Page-level text extractions:
※

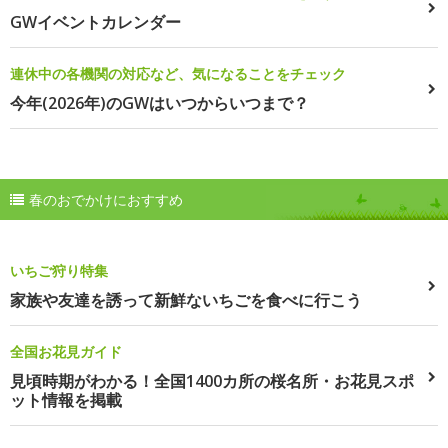
GWイベントカレンダー
連休中の各機関の対応など、気になることをチェック
今年(2026年)のGWはいつからいつまで？
春のおでかけにおすすめ
いちご狩り特集
家族や友達を誘って新鮮ないちごを食べに行こう
全国お花見ガイド
見頃時期がわかる！全国1400カ所の桜名所・お花見スポ
ット情報を掲載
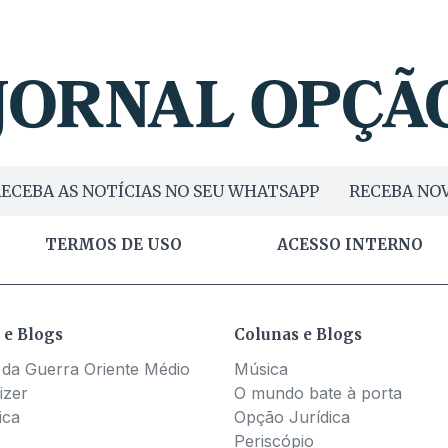
ECEBA AS NOTÍCIAS NO SEU WHATSAPP
RECEBA NOV
TERMOS DE USO
ACESSO INTERNO
 e Blogs
Colunas e Blogs
 da Guerra Oriente Médio
Música
izer
O mundo bate à porta
ica
Opção Jurídica
Periscópio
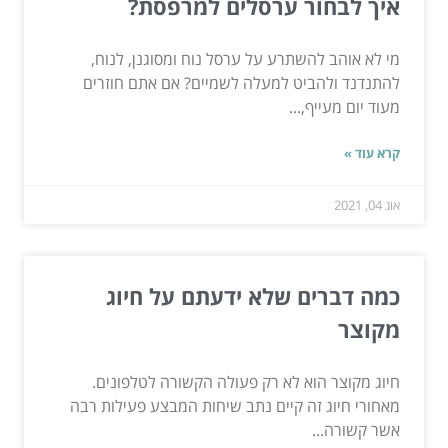
איך לבחור ערסלים למרפסת?
מי לא אוהב להשתרע על ערסל נוח ומסוגנן, לנוח,
להתנדנד ולהביט למעלה לשמיים? אם אתם חוזרים
מעוד יום מעייף,...
קרא עוד »
אוג 04, 2021
כמה דברים שלא ידעתם על חיוג
מקוצר
חיוג מקוצר הוא לא רק פעולה הקשורה לטלפונים.
מאחורי חיוג זה קיים נתב שיחות המבצע פעילות רבה
אשר קשורה...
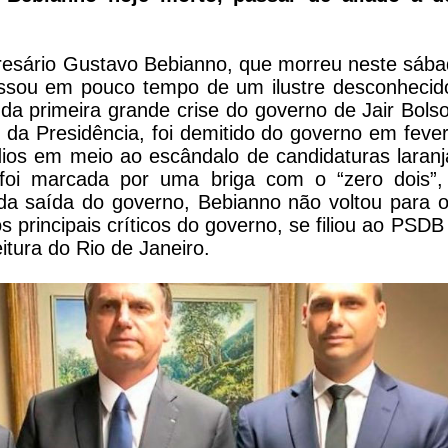
sário Gustavo Bebianno, que morreu neste sába
ssou em pouco tempo de um ilustre desconhecid
ô da primeira grande crise do governo de Jair Bols
l da Presidência, foi demitido do governo em feve
os em meio ao escândalo de candidaturas laranj
 foi marcada por uma briga com o “zero dois”,
da saída do governo, Bebianno não voltou para o 
 principais críticos do governo, se filiou ao PSDB
itura do Rio de Janeiro.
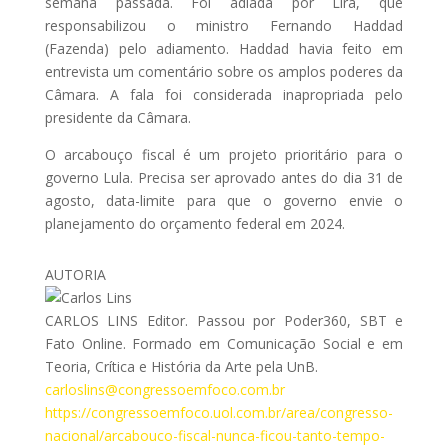
semana passada. Foi adiada por Lira, que
responsabilizou o ministro Fernando Haddad
(Fazenda) pelo adiamento. Haddad havia feito em
entrevista um comentário sobre os amplos poderes da
Câmara. A fala foi considerada inapropriada pelo
presidente da Câmara.
O arcabouço fiscal é um projeto prioritário para o
governo Lula. Precisa ser aprovado antes do dia 31 de
agosto, data-limite para que o governo envie o
planejamento do orçamento federal em 2024.
AUTORIA
CARLOS LINS Editor. Passou por Poder360, SBT e
Fato Online. Formado em Comunicação Social e em
Teoria, Crítica e História da Arte pela UnB.
carloslins@congressoemfoco.com.br
https://congressoemfoco.uol.com.br/area/congresso-
nacional/arcabouco-fiscal-nunca-ficou-tanto-tempo-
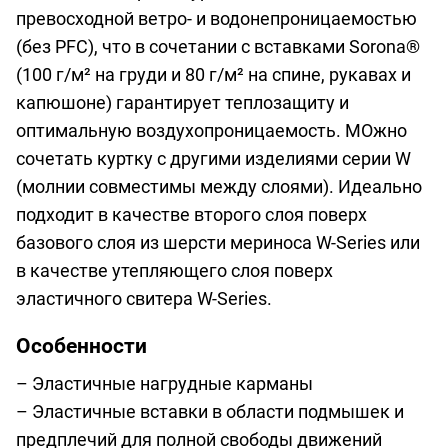
превосходной ветро- и водонепроницаемостью
(без PFC), что в сочетании с вставками Sorona®
(100 г/м² на груди и 80 г/м² на спине, рукавах и
капюшоне) гарантирует теплозащиту и
оптимальную воздухопроницаемость. МОжно
сочетать куртку с другими изделиями серии W
(молнии совместимы между слоями). Идеально
подходит в качестве второго слоя поверх
базового слоя из шерсти мериноса W-Series или
в качестве утепляющего слоя поверх
эластичного свитера W-Series.
Особенности
– Эластичные нагрудные карманы
– Эластичные вставки в области подмышек и
предплечий для полной свободы движений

※

TO DO>
The records must be restated word for word, apart from any images.

RESULT>
GWイベントカレンダー
連休中の各機関の対応など、気になることをチェック
今年(2026年)のGWはいつからいつまで？
春のおでかけにおすすめ
いちご狩り特集
家族や友達を誘って新鮮ないちごを食べに行こう
全国お花見ガイド
見頃時期がわかる！全国1400カ所の桜名所・お花見スポ
ット情報を掲載
ECEBA AS NOTÍCIAS NO SEU WHATSAPP
RECEBA NOV
TERMOS DE USO
ACESSO INTERNO
 e Blogs
Colunas e Blogs
 da Guerra Oriente Médio
Música
izer
O mundo bate à porta
ica
Opção Jurídica
Periscópio
איך לבחור ערסלים למרפסת?
מי לא אוהב להשתרע על ערסל נוח ומסוגנן, לנוח,
להתנדנד ולהביט למעלה לשמיים? אם אתם חוזרים
מעוד יום מעייף,...
קרא עוד »
אוג 04, 2021
כמה דברים שלא ידעתם על חיוג
מקוצר
חיוג מקוצר הוא לא רק פעולה הקשורה לטלפונים.
מאחורי חיוג זה קיים נתב שיחות המבצע פעילות רבה
אשר קשורה...
sário Gustavo Bebianno, que morreu neste sába
ssou em pouco tempo de um ilustre desconhecid
ô da primeira grande crise do governo de Jair Bols
l da Presidência, foi demitido do governo em feve
os em meio ao escândalo de candidaturas laranj
 foi marcada por uma briga com o “zero dois”,
da saída do governo, Bebianno não voltou para o 
 principais críticos do governo, se filiou ao PSDB
itura do Rio de Janeiro.
semana passada. Foi adiada por Lira, que
responsabilizou o ministro Fernando Haddad
(Fazenda) pelo adiamento. Haddad havia feito em
entrevista um comentário sobre os amplos poderes da
Câmara. A fala foi considerada inapropriada pelo
presidente da Câmara.
O arcabouço fiscal é um projeto prioritário para o
governo Lula. Precisa ser aprovado antes do dia 31 de
agosto, data-limite para que o governo envie o
planejamento do orçamento federal em 2024.
AUTORIA
CARLOS LINS Editor. Passou por Poder360, SBT e
Fato Online. Formado em Comunicação Social e em
Teoria, Crítica e História da Arte pela UnB.
carloslins@congressoemfoco.com.br
https://congressoemfoco.uol.com.br/area/congresso-
nacional/arcabouco-fiscal-nunca-ficou-tanto-tempo-
превосходной ветро- и водонепроницаемостью
(без PFC), что в сочетании с вставками Sorona®
(100 г/м² на груди и 80 г/м² на спине, рукавах и
капюшоне) гарантирует теплозащиту и
оптимальную воздухопроницаемость. МОжно
сочетать куртку с другими изделиями серии W
(молнии совместимы между слоями). Идеально
подходит в качестве второго слоя поверх
базового слоя из шерсти мериноса W-Series или
в качестве утепляющего слоя поверх
эластичного свитера W-Series.
Особенности
– Эластичные нагрудные карманы
– Эластичные вставки в области подмышек и
предплечий для полной свободы движений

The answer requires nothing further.